In times such as Covid and Protocol, however, the very real impact is on small businesses that are not part of organisations and simply get on with service in the community. That voice of smaller businesses gets lost, and that too often obscures the real harm while larger organisations (eg supermarkets) find what works for them – great for corporates, less good for the small business in a local town.

That matters a lot in Northern Ireland; an SME dominated economy with 80 per cent of NI private sector employment in SMEs (compared with under 60 per cent for the UK).  Something the EU might have thought about more, given its awareness of the nature of the NI economy: ESIC summary assessment report for Northern Ireland

If Scotland thinks the EU cares about the economy or anything other than its own aggrandisement the Northern Ireland Protocol should disabuse it of that view.

The EU cares no more for Scotland than it does for Northern Ireland. This is about its power to control a legal line, and nothing else matters; certainly not the interests of consumers or small businesses. 

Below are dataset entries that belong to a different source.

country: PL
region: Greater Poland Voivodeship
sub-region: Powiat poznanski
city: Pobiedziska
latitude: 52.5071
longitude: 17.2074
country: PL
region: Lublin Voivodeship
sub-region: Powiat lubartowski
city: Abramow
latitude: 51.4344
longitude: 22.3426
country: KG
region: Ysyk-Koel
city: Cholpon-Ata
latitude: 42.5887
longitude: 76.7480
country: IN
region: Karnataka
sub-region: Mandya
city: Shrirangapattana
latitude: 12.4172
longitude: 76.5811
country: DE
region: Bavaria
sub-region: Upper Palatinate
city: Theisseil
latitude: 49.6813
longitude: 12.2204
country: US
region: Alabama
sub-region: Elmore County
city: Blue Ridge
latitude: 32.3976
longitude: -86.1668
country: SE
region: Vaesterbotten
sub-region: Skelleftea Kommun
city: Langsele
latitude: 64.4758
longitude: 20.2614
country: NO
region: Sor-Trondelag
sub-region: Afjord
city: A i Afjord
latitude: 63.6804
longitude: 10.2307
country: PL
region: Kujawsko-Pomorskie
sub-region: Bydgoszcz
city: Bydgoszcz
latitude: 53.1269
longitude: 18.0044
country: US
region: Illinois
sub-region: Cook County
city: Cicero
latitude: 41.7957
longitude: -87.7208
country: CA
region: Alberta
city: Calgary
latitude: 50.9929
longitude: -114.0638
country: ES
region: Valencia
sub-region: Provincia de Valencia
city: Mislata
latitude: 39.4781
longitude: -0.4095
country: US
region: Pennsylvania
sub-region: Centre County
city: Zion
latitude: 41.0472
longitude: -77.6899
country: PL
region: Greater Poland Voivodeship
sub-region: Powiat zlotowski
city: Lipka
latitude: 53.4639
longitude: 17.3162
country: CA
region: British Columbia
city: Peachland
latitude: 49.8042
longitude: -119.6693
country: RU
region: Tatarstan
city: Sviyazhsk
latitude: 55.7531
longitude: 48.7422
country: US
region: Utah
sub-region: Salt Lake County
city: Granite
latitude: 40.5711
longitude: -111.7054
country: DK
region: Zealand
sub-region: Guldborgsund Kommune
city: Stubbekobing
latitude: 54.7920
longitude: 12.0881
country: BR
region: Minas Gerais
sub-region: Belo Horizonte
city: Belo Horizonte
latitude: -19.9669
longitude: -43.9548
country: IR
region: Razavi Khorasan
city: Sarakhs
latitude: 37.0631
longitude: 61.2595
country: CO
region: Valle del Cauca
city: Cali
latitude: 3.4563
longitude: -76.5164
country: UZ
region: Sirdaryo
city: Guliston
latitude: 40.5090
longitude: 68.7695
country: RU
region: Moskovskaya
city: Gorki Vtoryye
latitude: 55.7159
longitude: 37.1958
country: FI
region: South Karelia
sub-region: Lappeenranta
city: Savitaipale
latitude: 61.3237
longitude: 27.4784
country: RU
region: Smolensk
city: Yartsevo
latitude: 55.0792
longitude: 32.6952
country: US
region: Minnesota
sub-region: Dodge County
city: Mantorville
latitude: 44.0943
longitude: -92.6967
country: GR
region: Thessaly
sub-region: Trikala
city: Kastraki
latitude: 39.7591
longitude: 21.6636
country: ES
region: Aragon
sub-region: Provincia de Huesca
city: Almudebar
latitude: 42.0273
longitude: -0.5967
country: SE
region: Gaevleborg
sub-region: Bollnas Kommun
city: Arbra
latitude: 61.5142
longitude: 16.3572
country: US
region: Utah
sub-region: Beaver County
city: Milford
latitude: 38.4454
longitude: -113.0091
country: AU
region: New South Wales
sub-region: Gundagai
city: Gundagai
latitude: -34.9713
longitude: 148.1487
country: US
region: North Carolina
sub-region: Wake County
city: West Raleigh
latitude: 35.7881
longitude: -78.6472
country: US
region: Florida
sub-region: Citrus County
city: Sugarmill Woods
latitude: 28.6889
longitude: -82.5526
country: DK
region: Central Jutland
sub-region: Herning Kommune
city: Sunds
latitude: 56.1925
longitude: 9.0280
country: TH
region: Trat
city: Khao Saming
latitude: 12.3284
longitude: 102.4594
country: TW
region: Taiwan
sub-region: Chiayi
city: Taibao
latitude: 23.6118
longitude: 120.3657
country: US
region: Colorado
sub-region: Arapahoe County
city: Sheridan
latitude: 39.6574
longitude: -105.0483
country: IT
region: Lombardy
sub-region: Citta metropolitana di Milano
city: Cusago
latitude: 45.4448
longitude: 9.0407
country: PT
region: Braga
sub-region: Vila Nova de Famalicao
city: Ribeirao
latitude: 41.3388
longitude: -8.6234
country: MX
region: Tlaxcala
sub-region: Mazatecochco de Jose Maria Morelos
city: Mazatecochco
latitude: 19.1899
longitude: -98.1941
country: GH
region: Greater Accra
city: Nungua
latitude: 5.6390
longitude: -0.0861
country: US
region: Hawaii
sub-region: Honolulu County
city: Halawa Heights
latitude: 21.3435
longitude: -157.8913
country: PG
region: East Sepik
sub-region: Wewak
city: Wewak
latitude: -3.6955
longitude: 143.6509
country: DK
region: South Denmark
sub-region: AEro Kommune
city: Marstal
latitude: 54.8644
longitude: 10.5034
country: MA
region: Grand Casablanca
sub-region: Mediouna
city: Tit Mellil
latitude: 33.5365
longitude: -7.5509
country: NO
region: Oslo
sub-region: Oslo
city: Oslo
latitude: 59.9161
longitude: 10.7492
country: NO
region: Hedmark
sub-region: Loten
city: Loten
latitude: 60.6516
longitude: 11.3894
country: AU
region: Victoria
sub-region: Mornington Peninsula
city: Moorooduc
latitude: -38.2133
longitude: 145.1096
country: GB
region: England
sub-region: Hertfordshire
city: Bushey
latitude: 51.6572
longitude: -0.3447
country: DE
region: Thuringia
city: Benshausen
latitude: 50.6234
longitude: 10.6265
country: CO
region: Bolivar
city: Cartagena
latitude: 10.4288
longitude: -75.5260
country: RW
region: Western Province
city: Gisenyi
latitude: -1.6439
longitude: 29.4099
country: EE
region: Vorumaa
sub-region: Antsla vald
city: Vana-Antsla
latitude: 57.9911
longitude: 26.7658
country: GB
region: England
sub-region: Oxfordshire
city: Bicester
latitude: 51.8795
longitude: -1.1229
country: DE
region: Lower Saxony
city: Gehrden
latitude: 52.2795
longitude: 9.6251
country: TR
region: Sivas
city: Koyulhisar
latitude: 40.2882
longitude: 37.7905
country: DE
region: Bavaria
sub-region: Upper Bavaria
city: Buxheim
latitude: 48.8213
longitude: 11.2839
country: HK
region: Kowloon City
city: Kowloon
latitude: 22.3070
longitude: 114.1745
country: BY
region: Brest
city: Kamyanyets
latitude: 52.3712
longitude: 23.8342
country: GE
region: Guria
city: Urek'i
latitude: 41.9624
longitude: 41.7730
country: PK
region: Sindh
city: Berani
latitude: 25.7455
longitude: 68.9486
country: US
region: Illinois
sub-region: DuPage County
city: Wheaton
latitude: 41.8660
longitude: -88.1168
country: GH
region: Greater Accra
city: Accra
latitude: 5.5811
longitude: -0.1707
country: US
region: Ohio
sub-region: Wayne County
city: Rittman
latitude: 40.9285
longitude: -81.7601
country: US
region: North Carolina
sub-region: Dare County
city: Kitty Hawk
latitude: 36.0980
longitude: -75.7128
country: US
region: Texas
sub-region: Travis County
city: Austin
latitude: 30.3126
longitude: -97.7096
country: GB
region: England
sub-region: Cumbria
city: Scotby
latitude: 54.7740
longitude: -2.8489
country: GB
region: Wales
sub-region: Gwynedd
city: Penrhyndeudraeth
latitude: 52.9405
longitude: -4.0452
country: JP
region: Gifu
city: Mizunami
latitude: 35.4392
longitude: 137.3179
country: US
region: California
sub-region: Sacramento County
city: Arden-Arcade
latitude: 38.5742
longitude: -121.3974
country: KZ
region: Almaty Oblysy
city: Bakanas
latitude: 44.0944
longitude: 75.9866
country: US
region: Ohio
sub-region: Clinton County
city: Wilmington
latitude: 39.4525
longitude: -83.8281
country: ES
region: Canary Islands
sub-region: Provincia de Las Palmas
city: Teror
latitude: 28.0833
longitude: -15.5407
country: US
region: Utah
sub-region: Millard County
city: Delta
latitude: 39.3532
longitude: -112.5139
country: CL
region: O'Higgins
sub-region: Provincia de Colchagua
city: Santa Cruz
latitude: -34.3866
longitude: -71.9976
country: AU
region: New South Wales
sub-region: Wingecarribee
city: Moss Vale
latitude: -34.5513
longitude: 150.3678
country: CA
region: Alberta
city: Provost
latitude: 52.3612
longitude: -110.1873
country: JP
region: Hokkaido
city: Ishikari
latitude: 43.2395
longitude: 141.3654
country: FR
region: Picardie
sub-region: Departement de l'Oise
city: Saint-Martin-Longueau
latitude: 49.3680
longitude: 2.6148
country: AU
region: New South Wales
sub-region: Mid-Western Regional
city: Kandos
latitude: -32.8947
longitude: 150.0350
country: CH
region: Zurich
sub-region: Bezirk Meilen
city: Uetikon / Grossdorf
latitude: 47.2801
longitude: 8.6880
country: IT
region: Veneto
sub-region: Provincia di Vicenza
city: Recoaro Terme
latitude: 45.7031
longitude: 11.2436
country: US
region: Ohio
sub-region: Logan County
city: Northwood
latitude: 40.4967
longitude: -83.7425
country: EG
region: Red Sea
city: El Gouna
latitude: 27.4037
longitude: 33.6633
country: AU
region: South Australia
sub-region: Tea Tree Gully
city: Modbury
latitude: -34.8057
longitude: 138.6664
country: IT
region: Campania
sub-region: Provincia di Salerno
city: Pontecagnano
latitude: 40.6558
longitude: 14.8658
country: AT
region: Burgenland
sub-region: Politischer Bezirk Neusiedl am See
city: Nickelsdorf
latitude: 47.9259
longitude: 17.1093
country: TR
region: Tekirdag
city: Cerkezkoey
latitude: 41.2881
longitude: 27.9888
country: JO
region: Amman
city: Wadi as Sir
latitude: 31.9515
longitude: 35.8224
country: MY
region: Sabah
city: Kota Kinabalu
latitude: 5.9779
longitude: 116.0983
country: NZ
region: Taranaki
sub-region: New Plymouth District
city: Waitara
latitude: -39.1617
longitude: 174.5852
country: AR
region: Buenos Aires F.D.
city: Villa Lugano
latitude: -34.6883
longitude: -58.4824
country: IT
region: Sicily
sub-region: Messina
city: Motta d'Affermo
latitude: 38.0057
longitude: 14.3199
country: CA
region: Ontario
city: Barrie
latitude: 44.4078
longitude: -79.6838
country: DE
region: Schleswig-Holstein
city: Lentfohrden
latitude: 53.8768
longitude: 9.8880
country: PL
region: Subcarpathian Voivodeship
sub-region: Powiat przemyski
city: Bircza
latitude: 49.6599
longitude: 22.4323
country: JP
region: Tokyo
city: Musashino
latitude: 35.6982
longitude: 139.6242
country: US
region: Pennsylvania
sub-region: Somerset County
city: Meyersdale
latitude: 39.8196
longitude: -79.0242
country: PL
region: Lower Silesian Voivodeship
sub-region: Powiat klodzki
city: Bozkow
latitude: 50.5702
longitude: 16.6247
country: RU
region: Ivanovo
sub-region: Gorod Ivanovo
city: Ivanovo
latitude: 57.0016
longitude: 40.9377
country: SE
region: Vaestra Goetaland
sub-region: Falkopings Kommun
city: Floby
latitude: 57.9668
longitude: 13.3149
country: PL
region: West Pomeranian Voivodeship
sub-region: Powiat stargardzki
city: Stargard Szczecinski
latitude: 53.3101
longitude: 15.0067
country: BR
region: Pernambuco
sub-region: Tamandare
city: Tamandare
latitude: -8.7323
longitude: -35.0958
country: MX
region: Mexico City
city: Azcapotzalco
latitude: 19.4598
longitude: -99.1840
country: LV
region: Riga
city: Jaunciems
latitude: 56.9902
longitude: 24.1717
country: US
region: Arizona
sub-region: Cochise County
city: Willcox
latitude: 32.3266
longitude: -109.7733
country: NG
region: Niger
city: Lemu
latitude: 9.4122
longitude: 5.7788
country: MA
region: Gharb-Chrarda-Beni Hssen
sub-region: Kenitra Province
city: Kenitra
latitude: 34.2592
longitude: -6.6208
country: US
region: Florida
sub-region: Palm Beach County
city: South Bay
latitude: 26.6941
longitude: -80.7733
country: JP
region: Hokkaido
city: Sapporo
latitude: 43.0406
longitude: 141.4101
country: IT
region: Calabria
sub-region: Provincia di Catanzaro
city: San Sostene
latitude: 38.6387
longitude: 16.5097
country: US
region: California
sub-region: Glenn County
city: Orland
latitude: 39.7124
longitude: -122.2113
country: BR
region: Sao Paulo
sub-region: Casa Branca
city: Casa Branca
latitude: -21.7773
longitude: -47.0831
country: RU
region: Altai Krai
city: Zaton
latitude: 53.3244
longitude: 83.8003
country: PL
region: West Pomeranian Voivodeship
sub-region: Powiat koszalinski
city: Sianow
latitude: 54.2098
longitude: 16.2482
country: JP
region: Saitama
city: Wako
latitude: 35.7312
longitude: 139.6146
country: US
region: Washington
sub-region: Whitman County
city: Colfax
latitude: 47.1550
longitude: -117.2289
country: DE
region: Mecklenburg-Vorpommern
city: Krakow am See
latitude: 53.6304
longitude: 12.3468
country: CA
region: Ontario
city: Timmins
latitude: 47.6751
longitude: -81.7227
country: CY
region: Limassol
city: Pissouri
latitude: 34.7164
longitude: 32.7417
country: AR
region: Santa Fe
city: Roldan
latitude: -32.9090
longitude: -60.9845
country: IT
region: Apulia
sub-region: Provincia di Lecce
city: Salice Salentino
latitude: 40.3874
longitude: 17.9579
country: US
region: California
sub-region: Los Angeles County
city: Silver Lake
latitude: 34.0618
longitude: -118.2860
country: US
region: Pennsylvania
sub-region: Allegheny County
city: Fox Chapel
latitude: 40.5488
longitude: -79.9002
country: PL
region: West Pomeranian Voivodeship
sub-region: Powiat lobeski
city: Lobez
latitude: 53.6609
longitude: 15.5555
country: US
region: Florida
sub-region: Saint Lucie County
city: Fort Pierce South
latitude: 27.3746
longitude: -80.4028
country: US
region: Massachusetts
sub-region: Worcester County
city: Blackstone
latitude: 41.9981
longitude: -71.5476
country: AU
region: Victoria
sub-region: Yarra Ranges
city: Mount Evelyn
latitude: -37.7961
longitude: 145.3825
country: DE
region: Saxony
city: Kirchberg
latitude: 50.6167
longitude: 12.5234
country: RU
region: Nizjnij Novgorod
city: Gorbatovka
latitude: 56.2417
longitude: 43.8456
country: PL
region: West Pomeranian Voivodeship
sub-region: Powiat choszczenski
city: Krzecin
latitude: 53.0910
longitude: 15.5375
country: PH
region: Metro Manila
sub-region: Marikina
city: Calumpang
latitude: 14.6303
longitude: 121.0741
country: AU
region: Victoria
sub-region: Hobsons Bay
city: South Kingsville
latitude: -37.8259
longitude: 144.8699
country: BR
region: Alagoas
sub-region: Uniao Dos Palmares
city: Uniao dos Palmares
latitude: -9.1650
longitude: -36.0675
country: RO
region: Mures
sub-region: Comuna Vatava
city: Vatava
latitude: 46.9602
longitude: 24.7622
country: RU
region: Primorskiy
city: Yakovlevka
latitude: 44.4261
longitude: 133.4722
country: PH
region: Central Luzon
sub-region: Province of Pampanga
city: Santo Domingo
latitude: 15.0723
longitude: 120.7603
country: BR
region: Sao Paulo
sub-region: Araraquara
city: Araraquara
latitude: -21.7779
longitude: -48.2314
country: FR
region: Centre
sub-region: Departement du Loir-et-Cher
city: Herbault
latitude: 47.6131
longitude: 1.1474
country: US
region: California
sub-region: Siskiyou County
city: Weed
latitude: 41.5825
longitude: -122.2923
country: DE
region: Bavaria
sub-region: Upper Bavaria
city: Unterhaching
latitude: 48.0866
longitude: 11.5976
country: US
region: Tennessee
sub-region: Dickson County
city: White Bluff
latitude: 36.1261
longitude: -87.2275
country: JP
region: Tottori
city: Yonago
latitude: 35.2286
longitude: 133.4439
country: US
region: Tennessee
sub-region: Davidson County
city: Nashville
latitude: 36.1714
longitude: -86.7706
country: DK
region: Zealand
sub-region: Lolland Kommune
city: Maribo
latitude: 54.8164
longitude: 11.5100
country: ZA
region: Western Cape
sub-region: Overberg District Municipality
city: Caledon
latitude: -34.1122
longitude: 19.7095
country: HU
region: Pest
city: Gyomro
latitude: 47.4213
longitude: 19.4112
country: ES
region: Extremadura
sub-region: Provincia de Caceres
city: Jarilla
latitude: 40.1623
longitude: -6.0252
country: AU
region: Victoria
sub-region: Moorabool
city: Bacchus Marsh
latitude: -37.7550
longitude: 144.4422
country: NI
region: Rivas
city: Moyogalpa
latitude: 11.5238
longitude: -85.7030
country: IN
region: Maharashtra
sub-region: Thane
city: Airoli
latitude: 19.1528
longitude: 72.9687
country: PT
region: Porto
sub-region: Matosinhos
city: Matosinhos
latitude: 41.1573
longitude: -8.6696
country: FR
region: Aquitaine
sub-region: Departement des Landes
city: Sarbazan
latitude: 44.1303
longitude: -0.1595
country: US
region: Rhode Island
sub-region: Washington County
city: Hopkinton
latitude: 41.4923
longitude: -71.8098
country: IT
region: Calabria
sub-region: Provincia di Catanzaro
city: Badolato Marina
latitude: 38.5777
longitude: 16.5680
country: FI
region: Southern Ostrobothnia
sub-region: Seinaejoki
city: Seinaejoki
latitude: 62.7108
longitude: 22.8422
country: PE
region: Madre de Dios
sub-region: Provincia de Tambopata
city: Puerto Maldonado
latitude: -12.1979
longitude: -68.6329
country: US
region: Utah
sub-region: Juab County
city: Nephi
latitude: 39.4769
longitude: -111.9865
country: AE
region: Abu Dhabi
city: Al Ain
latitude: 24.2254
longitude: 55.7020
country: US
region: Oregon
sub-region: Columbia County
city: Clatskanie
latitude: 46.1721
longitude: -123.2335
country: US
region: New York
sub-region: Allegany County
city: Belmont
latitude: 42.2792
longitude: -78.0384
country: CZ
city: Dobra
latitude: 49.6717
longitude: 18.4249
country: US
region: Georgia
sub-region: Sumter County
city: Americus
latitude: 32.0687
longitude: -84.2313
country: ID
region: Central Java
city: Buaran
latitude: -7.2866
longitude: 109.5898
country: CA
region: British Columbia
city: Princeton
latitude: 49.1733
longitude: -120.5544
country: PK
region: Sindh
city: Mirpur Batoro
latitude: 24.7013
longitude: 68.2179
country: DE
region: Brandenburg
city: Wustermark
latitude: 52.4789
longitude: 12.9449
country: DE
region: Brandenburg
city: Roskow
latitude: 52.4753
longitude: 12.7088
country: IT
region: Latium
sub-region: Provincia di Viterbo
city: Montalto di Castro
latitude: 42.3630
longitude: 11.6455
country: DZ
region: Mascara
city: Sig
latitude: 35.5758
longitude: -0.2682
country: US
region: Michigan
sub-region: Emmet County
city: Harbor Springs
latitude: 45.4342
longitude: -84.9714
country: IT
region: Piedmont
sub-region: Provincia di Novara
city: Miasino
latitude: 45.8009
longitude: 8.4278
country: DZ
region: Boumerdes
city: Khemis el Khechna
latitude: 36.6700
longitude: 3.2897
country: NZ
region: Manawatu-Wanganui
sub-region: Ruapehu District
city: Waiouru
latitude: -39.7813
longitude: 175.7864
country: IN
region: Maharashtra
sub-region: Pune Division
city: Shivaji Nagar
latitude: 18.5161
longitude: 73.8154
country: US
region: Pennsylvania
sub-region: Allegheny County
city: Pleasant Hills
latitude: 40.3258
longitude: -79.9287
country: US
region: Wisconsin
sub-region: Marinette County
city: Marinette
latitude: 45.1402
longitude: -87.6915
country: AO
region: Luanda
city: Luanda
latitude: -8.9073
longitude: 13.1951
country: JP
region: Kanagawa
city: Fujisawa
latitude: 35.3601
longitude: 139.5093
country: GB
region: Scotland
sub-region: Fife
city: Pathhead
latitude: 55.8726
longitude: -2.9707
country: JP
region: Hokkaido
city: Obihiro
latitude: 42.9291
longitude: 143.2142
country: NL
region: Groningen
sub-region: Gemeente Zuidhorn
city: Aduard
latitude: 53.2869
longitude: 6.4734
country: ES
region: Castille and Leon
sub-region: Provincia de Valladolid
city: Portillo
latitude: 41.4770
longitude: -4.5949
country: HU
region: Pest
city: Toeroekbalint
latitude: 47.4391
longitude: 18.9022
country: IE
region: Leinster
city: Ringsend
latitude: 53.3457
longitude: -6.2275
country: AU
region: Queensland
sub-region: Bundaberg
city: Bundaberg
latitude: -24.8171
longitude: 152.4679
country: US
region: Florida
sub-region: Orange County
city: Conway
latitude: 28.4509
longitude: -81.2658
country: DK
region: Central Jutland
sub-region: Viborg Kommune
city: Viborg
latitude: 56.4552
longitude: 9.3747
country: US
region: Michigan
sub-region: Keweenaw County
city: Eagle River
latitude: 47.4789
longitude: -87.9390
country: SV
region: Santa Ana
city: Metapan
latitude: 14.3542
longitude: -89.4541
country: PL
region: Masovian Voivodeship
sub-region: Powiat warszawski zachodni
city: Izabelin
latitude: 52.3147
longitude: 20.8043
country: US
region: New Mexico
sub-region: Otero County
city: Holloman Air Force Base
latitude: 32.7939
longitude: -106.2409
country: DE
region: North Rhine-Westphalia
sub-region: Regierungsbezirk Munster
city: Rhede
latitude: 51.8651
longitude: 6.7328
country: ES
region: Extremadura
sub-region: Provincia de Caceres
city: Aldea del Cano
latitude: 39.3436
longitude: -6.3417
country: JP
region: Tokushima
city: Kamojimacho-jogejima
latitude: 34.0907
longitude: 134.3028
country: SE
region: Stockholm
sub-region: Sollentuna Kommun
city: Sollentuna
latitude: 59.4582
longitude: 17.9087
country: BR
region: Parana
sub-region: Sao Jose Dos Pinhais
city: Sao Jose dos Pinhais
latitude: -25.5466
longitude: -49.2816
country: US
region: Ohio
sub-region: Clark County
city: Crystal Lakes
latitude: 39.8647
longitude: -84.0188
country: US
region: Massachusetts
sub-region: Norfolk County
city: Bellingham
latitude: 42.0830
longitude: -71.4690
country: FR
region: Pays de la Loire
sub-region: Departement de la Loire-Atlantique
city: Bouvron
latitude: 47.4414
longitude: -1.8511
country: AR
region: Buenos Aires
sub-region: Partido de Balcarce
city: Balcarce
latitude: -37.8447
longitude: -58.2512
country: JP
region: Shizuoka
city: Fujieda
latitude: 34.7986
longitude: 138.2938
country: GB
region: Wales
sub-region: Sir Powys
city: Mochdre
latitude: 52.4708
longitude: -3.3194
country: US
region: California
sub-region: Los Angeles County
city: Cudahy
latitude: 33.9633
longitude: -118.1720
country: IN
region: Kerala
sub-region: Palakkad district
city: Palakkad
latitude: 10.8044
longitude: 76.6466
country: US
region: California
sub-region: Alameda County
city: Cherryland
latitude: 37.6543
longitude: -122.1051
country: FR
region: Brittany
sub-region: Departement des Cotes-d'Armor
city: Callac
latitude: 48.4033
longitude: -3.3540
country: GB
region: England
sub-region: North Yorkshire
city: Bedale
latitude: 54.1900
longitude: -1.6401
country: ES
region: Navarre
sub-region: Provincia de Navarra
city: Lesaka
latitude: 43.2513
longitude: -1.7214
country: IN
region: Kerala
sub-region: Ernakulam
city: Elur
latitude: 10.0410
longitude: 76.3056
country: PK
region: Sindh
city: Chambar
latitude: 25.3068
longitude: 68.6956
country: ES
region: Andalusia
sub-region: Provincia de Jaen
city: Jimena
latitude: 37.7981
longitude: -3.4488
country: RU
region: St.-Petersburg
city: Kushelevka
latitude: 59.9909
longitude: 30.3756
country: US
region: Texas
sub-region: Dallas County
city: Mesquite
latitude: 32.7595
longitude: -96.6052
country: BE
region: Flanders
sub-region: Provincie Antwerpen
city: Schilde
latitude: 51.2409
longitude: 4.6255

That is without the impact of Covid on small business prospects as we emerge from lockdowns, with little by way of timetable, and despite a hugely successful vaccination programme a high level of continued uncertainty being communicated by the political classes. 

Small business matters. It doesn’t always have a voice, but the close connection to the community and by extension the consumer (and voter) means any government (no matter how big) may regret presuming its silence means it lacks an opinion that has absence of bite.